Kennedy et al (2022) stated that without effective anti-microbial PEP (PEPAbx) and treatment, the mortality of systemic anthrax is high.  To inform clinical guidelines for PEPAbx and treatment of B. anthracis infections in humans, these researchers systematically examined animal anthrax treatment model studies.  They searched for survival outcome data in 9 scientific search engines for studies describing anti-microbial PEPAbx or treatment of anthrax in animals in any language through February 2019.  These investigators carried out meta-analyses on the effectiveness of anti-microbial PEPAbx and treatment for each drug or drug combination using random-effects models.  Pharmacokinetic/pharmacodynamic relationships were developed for 5 anti-microbials with available pharmacokinetic data.  Monte Carlo simulations were employed to predict unbound drug exposures in humans.  These researchers synthesized data from 34 peer-reviewed studies with 3,262 animals.  For PEPAbx and treatment of infection by susceptible B. anthracis, effective monotherapy could be accomplished with fluoroquinolones, tetracyclines, β-lactams (including penicillin, amoxicillin-clavulanate, and imipenem-cilastatin), and lipopeptides or glycopeptides.  For naturally occurring strains, unbound drug exposures in humans were predicted to adequately cover the minimal inhibitory concentrations (MICs; those required to inhibit the growth of 50 % or 90 % of organisms [MIC50 or MIC90]) for ciprofloxacin, levofloxacin, and doxycycline for both the PEPAbx and treatment targets.  Dalbavancin covered its MIC50 for PEPAbx.  The authors concluded that these animal studies demonstrated many reviewed anti-microbials are good choices for PEPAbx or treatment of susceptible B. anthracis strains, and some are also promising options for combating resistant strains.  Monte Carlo simulations suggested that oral ciprofloxacin, levofloxacin, and doxycycline are especially robust choices for PEPAbx or treatment.  Combination antitoxin and anti-microbial therapy is not mentioned as a management option.
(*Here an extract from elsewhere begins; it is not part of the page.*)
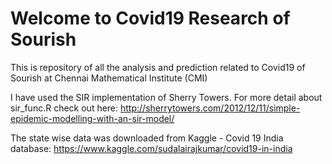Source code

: # Welcome to Covid19 Research of Sourish

This is repository of all the analysis and prediction related to Covid19 of Sourish at Chennai Mathematical Institute (CMI)

I have used the SIR implementation of Sherry Towers. For more detail about sir_func.R check out here: http://sherrytowers.com/2012/12/11/simple-epidemic-modelling-with-an-sir-model/

The state wise data was downloaded from Kaggle - Covid 19 India database: https://www.kaggle.com/sudalairajkumar/covid19-in-india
An UpToDate review on treatment of anthrax (2023) stated: "Treatment of patients suspected of having systemic anthrax should be started urgently and should include intravenous (IV) antimicrobial combination therapy, an antitoxin (raxibacumab, obiltoxaximab, or anthrax immunoglobulin), drainage of pleural effusions, supportive care, and consideration of adjunctive glucocorticoids. When selecting an antimicrobial regimen, the production of toxin, the potential for antimicrobial drug resistance, the frequent occurrence of meningitis, and the presence of latent spores must be taken into account."